The roll out also felt to many as though there was little to no regard for the loss of jobs loved and struggled to achieve, gone in an instant at the hands of a shutdown forced by a gnarly pandemic. Trump, dressed in a white, $2,000 outfit by London-based designer Emilia Wickstead, (and toting a $4,700 purse by French fashion house Chanel), addressed a virtual roundtable by calling the need to possibly seek new work a "pivot."

It's a disconnect Trump has been accused of perpetrating before. In March, as most Americans adapted to working from home, their lives turned upside down by the unexpected mash up of homeschooling their children at the same time, under the same roof, balancing career and family in ways more stressful than ever before, Trump posted a suggestion.

"Staying home w/kids? Plan a living room camp out!" she tweeted, along with a photo of herself and her children beneath a makeshift sheet tent, as though fun and games were possible for the average person.

In April, after posting videos encouraging "those lucky enough to be in a position to stay at home, please, please do so," Trump and her family traveled to her vacation home in Bedminster, New Jersey. Her decision to leave Washington disregarded the federal coronavirus guidelines advising against discretionary travel that she urged other Americans to follow.

In May, as tens of thousands of people marched in protest of the killing of George Floyd and the scourge of systemic racism, Ivanka posted a Bible verse: "This is what the Lord said: I have heard your prayer and seen your tears. I will heal you."

Say what?
____________________________
And the winner is…..

It’s hard to imagine anything more ignominiously absurd that Louie Gohmert’s COVID-19 act, but it just represents Louie being Louie, like the Trumpster simply being who he is.
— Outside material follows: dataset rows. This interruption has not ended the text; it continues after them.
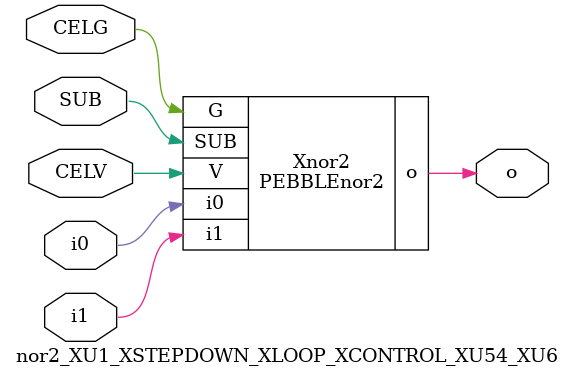
<source format=v>



module PEBBLEnor2 ( o, G, SUB, V, i0, i1 );

  input i0;
  input V;
  input i1;
  input G;
  output o;
  input SUB;
endmodule

//Celera Confidential Do Not Copy nor2_XU1_XSTEPDOWN_XLOOP_XCONTROL_XU54_XU6
//Celera Confidential Symbol Generator
//nor2
module nor2_XU1_XSTEPDOWN_XLOOP_XCONTROL_XU54_XU6 (CELV,CELG,i0,i1,o,SUB);
input CELV;
input CELG;
input i0;
input i1;
input SUB;
output o;

//Celera Confidential Do Not Copy nor2
PEBBLEnor2 Xnor2(
.V (CELV),
.i0 (i0),
.i1 (i1),
.o (o),
.SUB (SUB),
.G (CELG)
);
//,diesize,PEBBLEnor2

//Celera Confidential Do Not Copy Module End
//Celera Schematic Generator
endmodule

</source>
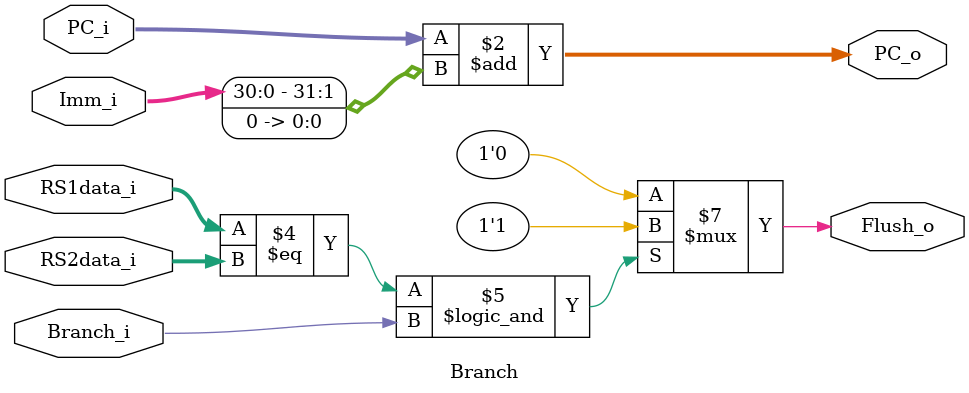
<source format=v>
module  Branch
(
    RS1data_i,
    RS2data_i,
    Branch_i,
    Imm_i,
    PC_i,
    Flush_o,
    PC_o
);

input   [31:0]  RS1data_i;
input   [31:0]  RS2data_i;
input           Branch_i;
input   [31:0]  Imm_i;
input   [31:0]  PC_i;
output          Flush_o;
output  [31:0]  PC_o;

reg     Flush_o;

assign PC_o = PC_i + (Imm_i << 1);

always@(RS1data_i or RS2data_i or Branch_i or Imm_i or PC_i)begin
    Flush_o = 1'b0;
    if(RS1data_i == RS2data_i && Branch_i)begin
        Flush_o = 1'b1;
    end
end

endmodule
</source>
So, I’ll look elsewhere. After years of hearing her cowardly backtracking from principles she claims to believe in, misleading voters, bending to Trump’s many assaults on the American people, and, worst of all, foisting Brett Cavanaugh on us, I am awarding this month’s IGGY to Senator Susan Collins. Brett Kavanaugh will help us never forget her.


2 comments:

  1. Stephen King, the wonderful writer, not the horrible congressman would be proud of your award this month. He has been bashing Collins since that vote. As a resident of Maine, he should run!

    I’ll disagree with you and Mr. King. Our good friend Louis should’ve won.

    What’s wrong with being a fry cook at the Golden Corral?

    ReplyDelete
  2. How many generations of stupidity did it take to spawn Gohmert? But stupid is as stupid does, so I agree that he is undeserving of an Iggy. Nonetheless he does offer one service: as Charlie Rangel once said of another Texan, Pres. Dubbyya, he clearly proves false the proposition that white people are intellectually superior. Forget about daddy's clueless little girl, Collins' cowardice and hypocrisy are basic ingredients of ignominy, so I also find her very qualified to receive the Iggy. Kemp, is a close second. Targeting a black female mayor of his states major urban center and rising star in the Democratic party? Gee, go figure.